Quando cheguei pela primeira vez, o cenário era de guerra. Dívidas acumuladas, fornecedores cobrando, funcionários preocupados e um dono que não sabia mais para onde olhar. A pergunta que ele me fez na primeira reunião foi direta: "Você consegue salvar isso?"
Minha resposta foi igualmente direta: "Primeiro preciso entender para onde foi o dinheiro."
Concessionárias de veículos são negócios complexos. Têm múltiplas fontes de receita — venda de veículos novos, usados, peças, serviços e financiamentos — e cada uma dessas frentes tem sua própria dinâmica de caixa. O problema é que a maioria dos gestores olha para o faturamento total e perde o detalhe que importa.
Ao mapear o Fluxo de Caixa Operacional da concessionária, encontramos o primeiro vilão: o estoque de veículos estava consumindo caixa de forma desproporcional. A empresa comprava carros, mas o giro estava lento.

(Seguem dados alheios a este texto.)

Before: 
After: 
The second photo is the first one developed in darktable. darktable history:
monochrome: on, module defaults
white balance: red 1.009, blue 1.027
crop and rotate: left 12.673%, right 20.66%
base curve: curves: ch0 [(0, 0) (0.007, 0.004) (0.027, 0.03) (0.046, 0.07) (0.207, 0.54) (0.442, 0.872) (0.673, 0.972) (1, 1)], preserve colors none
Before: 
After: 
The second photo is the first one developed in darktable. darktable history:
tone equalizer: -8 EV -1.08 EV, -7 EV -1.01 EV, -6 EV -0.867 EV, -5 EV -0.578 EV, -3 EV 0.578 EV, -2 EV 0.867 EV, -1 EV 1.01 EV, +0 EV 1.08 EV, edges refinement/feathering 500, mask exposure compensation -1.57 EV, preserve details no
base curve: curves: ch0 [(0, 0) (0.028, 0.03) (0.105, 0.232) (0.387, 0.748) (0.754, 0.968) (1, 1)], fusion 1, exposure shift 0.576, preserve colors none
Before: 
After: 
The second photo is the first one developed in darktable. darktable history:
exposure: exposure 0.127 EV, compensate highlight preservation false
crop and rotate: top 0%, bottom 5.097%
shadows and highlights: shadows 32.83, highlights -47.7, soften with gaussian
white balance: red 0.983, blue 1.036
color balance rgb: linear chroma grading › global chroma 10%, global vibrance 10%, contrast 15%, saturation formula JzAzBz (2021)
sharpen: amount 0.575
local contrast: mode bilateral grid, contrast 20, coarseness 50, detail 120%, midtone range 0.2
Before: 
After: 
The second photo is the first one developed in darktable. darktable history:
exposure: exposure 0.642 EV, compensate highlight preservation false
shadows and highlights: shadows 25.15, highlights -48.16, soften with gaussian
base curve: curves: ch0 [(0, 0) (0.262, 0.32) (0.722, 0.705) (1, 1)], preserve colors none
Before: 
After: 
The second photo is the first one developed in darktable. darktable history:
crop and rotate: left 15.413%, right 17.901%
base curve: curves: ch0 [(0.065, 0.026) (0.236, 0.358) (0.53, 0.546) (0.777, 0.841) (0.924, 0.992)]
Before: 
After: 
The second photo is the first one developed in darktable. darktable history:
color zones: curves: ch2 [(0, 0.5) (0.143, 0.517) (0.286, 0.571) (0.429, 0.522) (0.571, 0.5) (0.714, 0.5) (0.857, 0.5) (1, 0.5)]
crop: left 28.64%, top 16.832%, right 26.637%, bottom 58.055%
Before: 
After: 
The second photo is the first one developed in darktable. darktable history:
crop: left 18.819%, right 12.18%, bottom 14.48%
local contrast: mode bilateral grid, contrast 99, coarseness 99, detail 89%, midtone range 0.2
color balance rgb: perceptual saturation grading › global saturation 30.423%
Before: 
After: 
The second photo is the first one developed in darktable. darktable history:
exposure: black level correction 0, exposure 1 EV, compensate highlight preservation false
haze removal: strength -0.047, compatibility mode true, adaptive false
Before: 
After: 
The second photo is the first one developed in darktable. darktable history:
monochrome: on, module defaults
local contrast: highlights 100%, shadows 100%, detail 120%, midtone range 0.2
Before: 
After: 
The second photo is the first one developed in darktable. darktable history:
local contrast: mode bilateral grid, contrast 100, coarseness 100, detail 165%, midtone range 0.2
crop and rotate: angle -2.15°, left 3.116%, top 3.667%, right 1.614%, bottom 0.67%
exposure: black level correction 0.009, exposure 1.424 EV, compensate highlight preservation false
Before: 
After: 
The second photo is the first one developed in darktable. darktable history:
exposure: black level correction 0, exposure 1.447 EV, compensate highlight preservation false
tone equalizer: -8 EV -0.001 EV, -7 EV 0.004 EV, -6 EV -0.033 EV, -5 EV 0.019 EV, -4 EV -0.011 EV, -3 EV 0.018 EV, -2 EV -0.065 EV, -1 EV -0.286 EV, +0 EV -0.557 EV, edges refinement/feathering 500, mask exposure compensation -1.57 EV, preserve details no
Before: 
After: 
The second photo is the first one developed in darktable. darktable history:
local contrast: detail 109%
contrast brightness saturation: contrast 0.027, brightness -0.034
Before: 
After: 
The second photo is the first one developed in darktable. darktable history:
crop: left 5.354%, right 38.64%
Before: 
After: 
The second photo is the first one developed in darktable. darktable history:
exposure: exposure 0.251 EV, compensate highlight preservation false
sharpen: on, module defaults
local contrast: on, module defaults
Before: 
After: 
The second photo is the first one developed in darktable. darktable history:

O dinheiro estava parado em metal no pátio.
A análise do Fluxo de Caixa Financeiro revelou algo ainda mais crítico: a estrutura de dívida estava completamente descasada do fluxo operacional. Empréstimos de curto prazo financiando ativos de longo prazo. Uma bomba-relógio que estava prestes a explodir.
O Fluxo de Caixa de Investimentos mostrou que a empresa havia feito investimentos em infraestrutura num momento em que o caixa operacional não suportava. Crescimento sem base financeira sólida — um erro clássico.
Com o diagnóstico completo em mãos, a recomendação foi clara: entrar com pedido de Recuperação Judicial. Não como derrota — como estratégia. O RJ daria o tempo necessário para renegociar o passivo e reorganizar as operações sem a pressão imediata dos credores.
Durante os 5 anos de projeto, trabalhamos em três frentes simultâneas:
1. Renegociação do polo passivo: transformar dívidas de curto prazo em acordos de longo prazo, com condições compatíveis com a geração de caixa real da empresa.
2. Eficiência operacional: cada centavo do caixa operacional passou a ser monitorado. Giro de estoque, prazo de recebimento, prazo de pagamento — tudo calibrado para maximizar o Fluxo de Caixa Livre.
3. Expansão cirúrgica: com a casa em ordem, a abertura da segunda loja em Salvador não foi um ato de coragem — foi uma decisão fundamentada em dados. O caixa suportava. O momento era certo.
Hoje, a concessionária está entre os 5 que mais emplacam no Brasil dentro da rede da montadora. De uma empresa à beira do abismo para referência do setor em menos de uma década.
"A diferença entre quebrar e crescer, nesse caso, foi uma única pergunta: Para onde foi o dinheiro?"
Esse case não é sobre sorte. É sobre método. É sobre ter as informações certas, na hora certa, e tomar as decisões certas com base nelas. É sobre Controladoria aplicada à realidade de uma empresa brasileira, com todas as suas complexidades.
Se a sua empresa está passando por dificuldades financeiras — ou se você simplesmente não sabe para onde vai o seu dinheiro — a pergunta continua a mesma. E a resposta pode mudar tudo.